Washington (ANTARA News) - Lebih satu dari empat dokter pada tahap awal karir mereka memiliki tanda depresi, kata satu studi, yang menuding bertahun-tahun pelatihan yang sangat meletihkan untuk memperoleh pekerjaan sebagai penyebabnya.
Berita buruk itu bukan cuma buat dokter muda sendiri, tapi juga buat pasien yang mereka obati pada saat ini dan pada masa depan sebab dokter yang tertekan diketahui lebih mungkin membuat kekeliruan atau memberi perawatan yang lebih buruk, kata studi yang menyeluruh tersebut.

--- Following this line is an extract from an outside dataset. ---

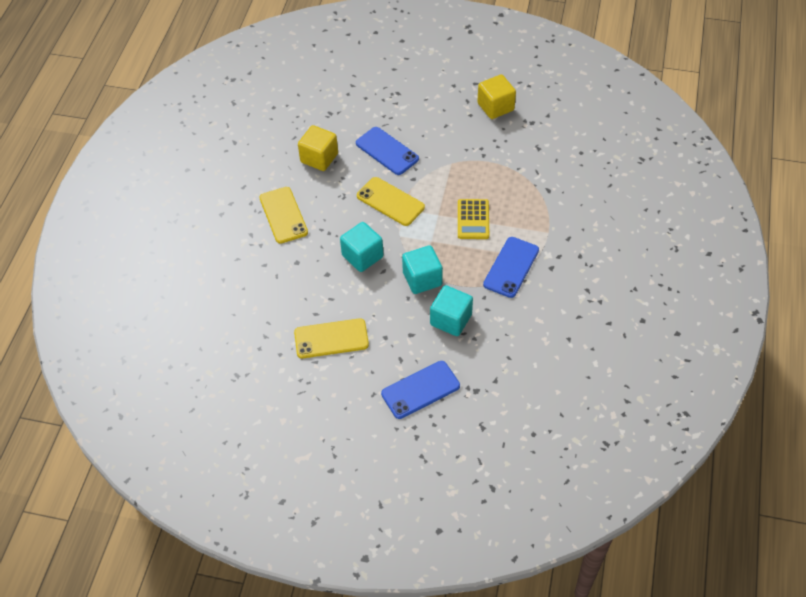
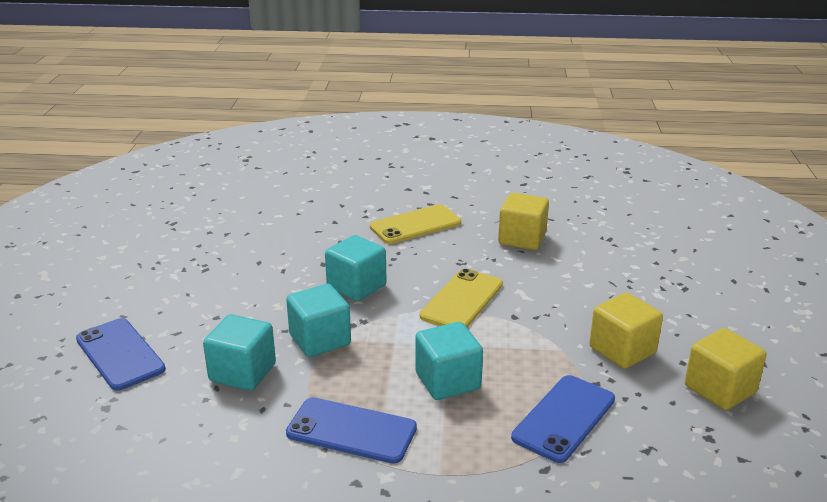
camera: 80 degrees right, 25 degrees down
(331, 339) = (217, 276): yellow phone -> none
(387, 151) = (559, 289): blue phone -> blue phone (564, 418)
(456, 137) = (622, 350): none -> yellow cube
(473, 219) = (447, 381): yellow calculator -> turquoise cube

Temuan itu, yang disiarkan di jurnal AS JAMA pada Selasa (8/12), berpangkal dari penyelidikan dalam studi selama 50 tahun yang meneliti gejala depresi pada lebih dari 17.5000 dokter yang menjalani pelatihan, yang juga dikenal sebagai dokter dalam pelatihan.
Dengan mengumpulkan dan menggombinasikan data dari 54 studi yang dilakukan di seluruh dunia antara 1963 dan 2015, para peneliti dari Harvard University dan University of Michigan menyimpulkan 28,8 persen dokter yang menjalani pelatihan memiliki tanda depresi.
"Temuan ini menyoroti satu masalah penting pada lulusan pendidikan medis," kata penulis bersama studi itu, Douglas Mata dari Harvard Medical School dan dokter yang menjalani pelatihan di Brigham and Womens Hospital --yang berafiliasi pada Harvard, sebagaimana dikutip Xinhua --yang dipantau Antara di Jakarta, Rabu malam. "Prevalensi depresi jauh lebih tinggi pada penduduk secara umum."
Studi tersebut juga memperlihatkan peningkatan kecil tapi penting pada angka depresi selama lima dasawarsa belakangan.
"Peningkatan depresi ini mengejutkan dan penting, terutama mengingat pembaruan yang telah dilaksanakan selama bertahun-tahun dengan keinginan peningkatan kesehatan mental dokter yang menjalani pelatihan dan kesehatan pasien," kata penulis bersama Srijan Sen, ahli ilmu jiwa dan epidemiologi di University of Michigan.
Para peneliti menyatakan bahwa depresi di kalangan dokter yang menjalani pelatihan juga mempengaruhi pasien, sebab penelitian terdahulu telah memastikan kaitan antara depresi pada dokter dan kualitas perawatan yang lebih rendah.
Di dalam editorial yang menyertai studi itu, Thomas Schwenk dari University of Nevada School of Medicine mengatakan sistem pelatihan medis mungkin memerlukan "perubahan yang lebih mendasar".
"Prevalensi simtomatologi depresi dan penyakit pada dokter yang menjalani pelatihan dan penanda penting bagi masalah yang lebih dalam dan lebih besar pada lulusan sistem pendidikan medis yang memerlukan perubahan yang sama besarnya," tulis Schwenk dikutip dari OANA.